EXERCISE REQUIREMENTS: Begin at the line below that holds "u v d — depth at each pixel (millimetres)." and end at the line that holds "494 471 822", transcribing each line exactly and skipping any picture.

# # #

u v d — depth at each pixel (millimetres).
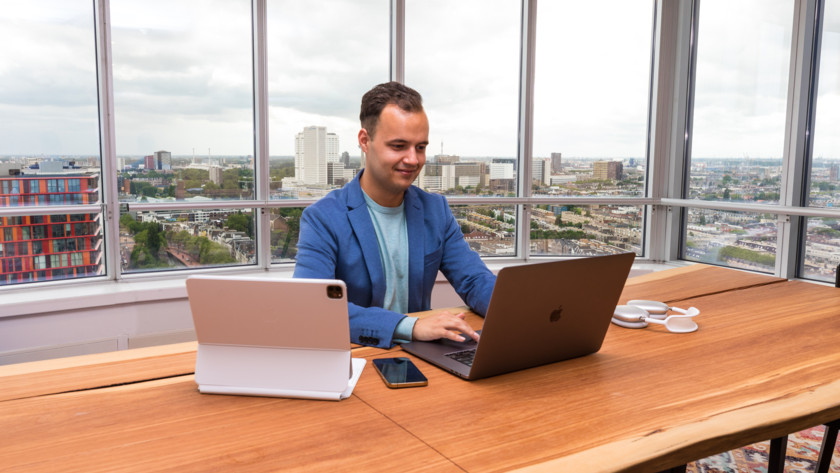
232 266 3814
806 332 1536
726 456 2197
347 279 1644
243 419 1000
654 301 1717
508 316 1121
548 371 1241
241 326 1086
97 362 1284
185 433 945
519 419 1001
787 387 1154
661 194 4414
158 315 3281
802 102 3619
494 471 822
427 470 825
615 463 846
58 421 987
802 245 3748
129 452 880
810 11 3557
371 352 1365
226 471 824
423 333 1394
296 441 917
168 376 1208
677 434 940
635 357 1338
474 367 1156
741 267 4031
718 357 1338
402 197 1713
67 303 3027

# # #

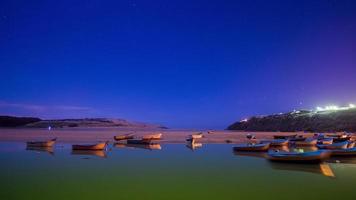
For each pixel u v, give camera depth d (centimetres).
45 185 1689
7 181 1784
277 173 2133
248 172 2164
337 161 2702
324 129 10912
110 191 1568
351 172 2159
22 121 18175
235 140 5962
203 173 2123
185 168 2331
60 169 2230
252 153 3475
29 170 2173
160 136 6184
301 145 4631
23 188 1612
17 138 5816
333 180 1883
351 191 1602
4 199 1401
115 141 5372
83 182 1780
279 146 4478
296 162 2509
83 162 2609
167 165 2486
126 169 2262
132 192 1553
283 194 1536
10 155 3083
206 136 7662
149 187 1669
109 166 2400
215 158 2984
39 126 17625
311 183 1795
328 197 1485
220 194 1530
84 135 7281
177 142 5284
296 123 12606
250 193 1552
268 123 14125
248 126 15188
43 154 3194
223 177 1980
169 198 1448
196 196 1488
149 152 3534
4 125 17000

# # #

SOLUTION TO THE EXERCISE:
u v d — depth at each pixel (millimetres).
232 266 3814
806 332 1536
726 456 2197
347 279 1644
243 419 1000
654 301 1717
508 316 1121
548 371 1241
241 326 1086
97 362 1284
185 433 945
519 419 1001
787 387 1154
661 194 4414
158 315 3281
802 102 3619
494 471 822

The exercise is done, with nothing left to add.